**What to work on:**
1 - From the text on ukulele size and resonance, list every change it says shifts a chamber's resonant frequency, along with the direction of the shift.
2 - Continue the text on ukulele size, shape and resonance from where it stops.

**Given text:**
◇ ◇ ◇ ◇ ◇ ◇ ◇
Yes! There is a relationship between size and characteristics (volume and tone). There is a relationship between shape and these characteristics also. Both relationships seem well documented from an academic perspective. It is definitely interesting to try to apply those academic findings to instrument design.

The relationship of size we know about thanks to Hermann Helmholtz, a scientist who studied the relationship between the volume of a chamber and it's resonant frequency. Larger chambers have lower resonant frequencies. Similarly, he studied the relationship between the size of an opening in the chamber (a soundhole) and the resonant frequency. A larger opening tends to shift the frequency higher, a smaller opening shifts it lower. You can google his name and get all the math; personally I don't think that's really required beyond understanding the basic relationship since things get "complicated" for oddly shaped chambers (i.e. a typical ukulele shape doesn't react exactly the same as a perfect cube).
◇ ◇ ◇ ◇ ◇ ◇ ◇
Extracted rows:

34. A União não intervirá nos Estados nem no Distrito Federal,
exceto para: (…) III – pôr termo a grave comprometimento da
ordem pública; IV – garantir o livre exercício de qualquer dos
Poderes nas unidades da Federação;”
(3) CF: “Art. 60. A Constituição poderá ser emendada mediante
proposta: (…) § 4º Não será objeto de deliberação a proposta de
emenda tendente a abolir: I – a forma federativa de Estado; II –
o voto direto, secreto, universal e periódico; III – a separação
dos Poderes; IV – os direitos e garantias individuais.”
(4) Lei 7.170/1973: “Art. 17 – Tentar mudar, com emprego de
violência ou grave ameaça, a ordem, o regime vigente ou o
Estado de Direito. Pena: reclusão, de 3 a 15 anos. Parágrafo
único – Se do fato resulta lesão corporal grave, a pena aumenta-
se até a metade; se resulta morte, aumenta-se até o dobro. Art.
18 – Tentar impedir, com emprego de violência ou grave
◇ ◇ ◇ ◇ ◇ ◇ ◇
**Per-task answers:**
1 -
- A larger chamber lowers the resonant frequency.
- A larger opening (soundhole) shifts the resonant frequency higher.
- A smaller opening shifts the resonant frequency lower.

2 -
Based on those basics, I've done some experimentation with soundhole size and I've drawn my own conclusions, I'd love to hear if others have as well. I've definitely gone down the rabbit hole but it would be refreshing to compare notes. I focus on tenor sized ukuleles almost exclusively. My goal has been to produce an instrument with a more pronounced midrange, since that's the tone I like, and I don't often find it in commercially produced instruments. To achieve that, I've reduced the size of the chamber slightly by building a little thinner than most people seem to (I taper from 2 3/4" to 2 1/2"). I also use a slightly larger soundhole than seems typical (2 3/4" diameter). My instruments built with these two changes, when compared to those built with more typical specs (3" to 2 3/4" body taper, 2 5/8" soundhole) definitely produce a subtle difference in tone, just what I had been looking for, so I've kept those specs. I would go so far as to say that these two changes make more of a difference in tone than many things that people seem to focus on in tone discussions (i.e. the change in chamber volume and soundhole size make a bigger difference than switching between redwood and spruce for the soundboard).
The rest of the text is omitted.